American charismatic television evangelist (born 1949)

Andrew Wommack (born April 30, 1949 in Marshall, Texas) is an American conservative charismatic TV evangelist and faith healer. He founded Andrew Wommack Ministries in 1978 and Charis Bible College (originally Colorado Bible College) in 1994.

==History==
Wommack started to preach in 1969. He married his wife Jamie in 1972. Over the next six years, the couple led three small churches and had two sons, Joshua and Jonathan Peter. In 1976, Andrew broadcast his first Gospel Truth radio program on a little country-and-western station in Childress, Texas. The Wommacks founded Andrew Wommack Ministries, Inc. in 1978 and moved their ministry to Colorado Springs in 1980. With the exception of a few months, Wommack claims he has been broadcasting the program ever since. The Gospel Truth television program began on the INSP Network in January 2000 and was eventually carried by other Christian television networks and some individual stations. Wommack joined Trinity Broadcasting Network's lineup with his own daily radio and television show Gospel Truth with Andrew Wommack.

==Charis Bible College==
Wommack is the founder of Charis Bible College (CBC) (originally Colorado Bible College), an unaccredited Bible college that opened in 1994.

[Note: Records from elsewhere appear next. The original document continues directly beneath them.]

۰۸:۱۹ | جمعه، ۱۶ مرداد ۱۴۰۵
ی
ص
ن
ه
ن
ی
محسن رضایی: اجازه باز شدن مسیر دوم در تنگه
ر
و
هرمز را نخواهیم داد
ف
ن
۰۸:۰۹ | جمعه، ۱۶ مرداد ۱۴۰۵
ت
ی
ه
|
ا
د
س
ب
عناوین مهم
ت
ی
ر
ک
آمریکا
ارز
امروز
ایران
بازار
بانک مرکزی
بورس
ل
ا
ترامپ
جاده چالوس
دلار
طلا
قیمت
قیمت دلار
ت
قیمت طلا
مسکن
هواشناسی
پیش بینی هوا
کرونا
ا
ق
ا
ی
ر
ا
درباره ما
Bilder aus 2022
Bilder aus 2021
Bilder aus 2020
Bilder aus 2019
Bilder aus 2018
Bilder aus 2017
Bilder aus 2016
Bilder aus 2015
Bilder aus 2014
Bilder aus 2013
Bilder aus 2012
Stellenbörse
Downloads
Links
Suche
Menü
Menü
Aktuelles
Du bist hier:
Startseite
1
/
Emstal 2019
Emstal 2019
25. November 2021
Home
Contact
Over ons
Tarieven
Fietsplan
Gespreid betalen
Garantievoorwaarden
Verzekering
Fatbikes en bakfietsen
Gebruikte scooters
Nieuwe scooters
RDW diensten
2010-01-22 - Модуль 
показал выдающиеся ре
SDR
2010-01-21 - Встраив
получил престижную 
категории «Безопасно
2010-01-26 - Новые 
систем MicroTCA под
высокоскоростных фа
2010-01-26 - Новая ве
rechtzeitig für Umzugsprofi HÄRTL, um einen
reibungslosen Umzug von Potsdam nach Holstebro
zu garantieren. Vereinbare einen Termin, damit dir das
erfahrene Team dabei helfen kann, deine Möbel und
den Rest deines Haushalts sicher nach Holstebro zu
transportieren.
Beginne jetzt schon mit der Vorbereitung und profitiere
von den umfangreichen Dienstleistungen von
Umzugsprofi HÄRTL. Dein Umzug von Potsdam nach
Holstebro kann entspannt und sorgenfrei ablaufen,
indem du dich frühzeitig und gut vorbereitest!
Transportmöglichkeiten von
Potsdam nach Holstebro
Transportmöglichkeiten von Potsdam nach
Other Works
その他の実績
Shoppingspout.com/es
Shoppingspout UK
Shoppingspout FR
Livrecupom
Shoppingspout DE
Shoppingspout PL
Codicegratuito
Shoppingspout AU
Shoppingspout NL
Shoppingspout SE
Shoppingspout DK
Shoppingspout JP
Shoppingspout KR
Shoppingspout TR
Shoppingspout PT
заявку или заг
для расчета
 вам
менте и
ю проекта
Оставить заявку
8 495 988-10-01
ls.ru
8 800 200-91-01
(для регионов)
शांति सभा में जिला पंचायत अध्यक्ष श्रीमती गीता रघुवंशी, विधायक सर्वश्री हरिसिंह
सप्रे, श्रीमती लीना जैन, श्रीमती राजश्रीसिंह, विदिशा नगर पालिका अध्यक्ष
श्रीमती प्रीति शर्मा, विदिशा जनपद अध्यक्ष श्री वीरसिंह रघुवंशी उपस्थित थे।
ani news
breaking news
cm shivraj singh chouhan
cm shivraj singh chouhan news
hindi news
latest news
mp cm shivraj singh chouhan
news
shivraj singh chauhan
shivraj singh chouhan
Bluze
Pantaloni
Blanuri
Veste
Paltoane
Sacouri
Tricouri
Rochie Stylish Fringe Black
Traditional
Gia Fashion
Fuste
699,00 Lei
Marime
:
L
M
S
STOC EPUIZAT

==Truth and Liberty Coalition==
Wommack is one of the six co-founders of the Truth and Liberty Coalition, a dominionist organization that believes God has given Christians "a mandate to bring Godly change to our world, through the seven spheres of societal influence," i.e., religion and faith; family; education; government and law; media, news and commentary; arts and entertainment; and business and economics. The other five co-founders are Lance Wallnau, Karen Conrad, David Barton, William J. "Bill" Federer, and Richard Harris.

==Happenings==
In 2018, in response to a question posed on a Facebook video where a viewer asked, "Why are so many Christians blinded and can't see how God is using Trump?" Wommack answered, "I do believe that there is a demonic deception that is blinding people."

In a 2019 interview, Wommack claimed that in March 2001, his son Jonathan Peter was resurrected after being dead for five hours. However, statements posted online by Desiree (Cannon) Wommack alleged that Jonathan was revived at the hospital following an overdose. She also alleged that she was the victim of spousal abuse and silenced by the ministry. As late as 2021, Wommack can be seen in interviews repeating the story of his son's resurrection.

In July 2020, the Colorado Attorney General's office sent a cease-and-desist letter to Andrew Wommack Ministries for violating state health orders after the ministry held an event of over 1,000 people in violation of the state's 175-person limit on indoor events.

In 2024, Wommack said he believed a second American Civil War would be a good thing if it resulted in the nation turning back to God.